I have always seen a huge disconnect between development and operations when it comes to building and deploying applications. It’s typical for an application to be built on a single development server and to be handed off to operations to be deployed on a distributed Cloud system with numerous servers, load balancers and Cloud storage.
Operations are then expected to hack things together to make the application run on a distributed Cloud system. There is usually no time to go back to development to redesign the application to take full advantage of Cloud infrastructures. The result is that applications are deployed as is and scalability and high availability is either compromised or nonexistent.
What to discuss and address early on:
- How will shared storage be handled and will the application work with S3 like storage (NFS and similar are a poor fit for the Cloud)
- How will user sessions be handled in a Load Balanced environment (e.g. Database or Memcached)
- Will the application work with Autoscaling (need logic to drain sessions upon scale down events)

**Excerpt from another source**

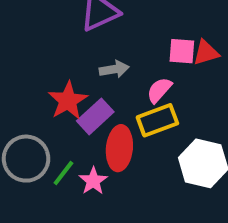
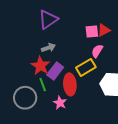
gray arrow: (114, 69) -> (48, 48), moved
pink semicircle: (159, 90) -> (97, 51), moved
green line: (63, 173) -> (43, 85), moved, turned -48

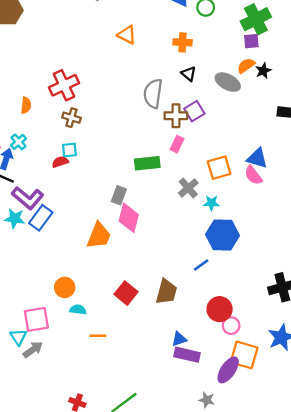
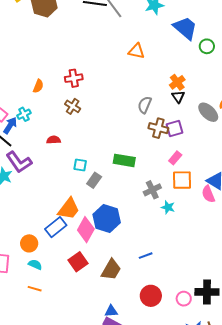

- Does the application have the capacity to take advantage of “read only” database slaves, “database sharding” or NoSQL databases
- Do you use any software that doesn’t have a Cloud licensing model (this could get expensive)
- Cloud servers are transient and often have ephemeral storage this means they need to be disposable and quickly recreated (applications can’t rely on the same servers always being there and persistent local storage)
- Server IPs are often subject to change and application can’t be dependent on fixed IPs
- Installation and configuration of the application needs to be scriptable (say goodbye to any GUI installers)
- All application components need to be horizontally scalable (SOA and Queue based architectures work great for this)
- All application components have to handle failures of alike components without losing sessions and cache (central cache and sessions may be needed)
I think many of these get missed, because operations and development don’t come together in the design phase of the project, but only start interacting towards the deployment phase when its often too late. It’s ok for developers and operations to think differently and have different goals and concerns, but they need to collaborate early on and throughout the project.
ClearScale is able to have application developers and systems engineers work under the same roof and the culture of scalability is deeply ingrained in the company. This level of collaboration and the culture produces highly scalable and highly available applications and systems that we all desire.